To do: Write out the entries word for word, starting at the first line and ending at the line that contains "réalisé un petit", with both of those lines included.

=== Record extracts ===

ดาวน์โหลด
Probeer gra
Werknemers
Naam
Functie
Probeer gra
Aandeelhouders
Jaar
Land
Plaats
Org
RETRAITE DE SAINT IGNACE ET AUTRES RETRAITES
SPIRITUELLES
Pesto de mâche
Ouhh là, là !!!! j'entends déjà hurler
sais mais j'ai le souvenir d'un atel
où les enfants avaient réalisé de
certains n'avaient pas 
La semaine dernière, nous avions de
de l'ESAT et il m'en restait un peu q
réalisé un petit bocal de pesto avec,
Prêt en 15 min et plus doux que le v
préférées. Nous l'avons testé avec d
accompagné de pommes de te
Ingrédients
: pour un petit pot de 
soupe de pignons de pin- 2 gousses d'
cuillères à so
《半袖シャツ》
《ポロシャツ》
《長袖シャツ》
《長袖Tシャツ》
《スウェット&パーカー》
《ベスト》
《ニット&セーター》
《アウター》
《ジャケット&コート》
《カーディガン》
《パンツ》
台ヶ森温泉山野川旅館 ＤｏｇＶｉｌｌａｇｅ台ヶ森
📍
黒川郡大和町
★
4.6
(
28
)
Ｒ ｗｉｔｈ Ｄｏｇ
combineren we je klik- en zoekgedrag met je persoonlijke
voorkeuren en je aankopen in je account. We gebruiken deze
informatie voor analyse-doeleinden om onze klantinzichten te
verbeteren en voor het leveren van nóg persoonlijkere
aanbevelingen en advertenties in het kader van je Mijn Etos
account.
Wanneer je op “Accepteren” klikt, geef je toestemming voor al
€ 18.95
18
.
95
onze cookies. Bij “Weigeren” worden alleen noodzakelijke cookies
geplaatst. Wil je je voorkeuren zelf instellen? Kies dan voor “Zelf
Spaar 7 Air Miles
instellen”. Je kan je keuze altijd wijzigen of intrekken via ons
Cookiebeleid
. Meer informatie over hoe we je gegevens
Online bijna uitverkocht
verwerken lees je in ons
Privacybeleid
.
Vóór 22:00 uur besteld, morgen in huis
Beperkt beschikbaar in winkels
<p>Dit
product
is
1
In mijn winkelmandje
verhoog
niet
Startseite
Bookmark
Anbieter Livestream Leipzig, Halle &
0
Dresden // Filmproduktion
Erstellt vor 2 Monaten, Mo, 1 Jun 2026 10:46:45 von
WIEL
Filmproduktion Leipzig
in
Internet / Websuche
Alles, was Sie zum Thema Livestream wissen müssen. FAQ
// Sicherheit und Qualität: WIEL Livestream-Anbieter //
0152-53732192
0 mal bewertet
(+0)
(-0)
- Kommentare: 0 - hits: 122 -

===

Task output:
ดาวน์โหลด
Probeer gra
Werknemers
Naam
Functie
Probeer gra
Aandeelhouders
Jaar
Land
Plaats
Org
RETRAITE DE SAINT IGNACE ET AUTRES RETRAITES
SPIRITUELLES
Pesto de mâche
Ouhh là, là !!!! j'entends déjà hurler
sais mais j'ai le souvenir d'un atel
où les enfants avaient réalisé de
certains n'avaient pas 
La semaine dernière, nous avions de
de l'ESAT et il m'en restait un peu q
réalisé un petit bocal de pesto avec,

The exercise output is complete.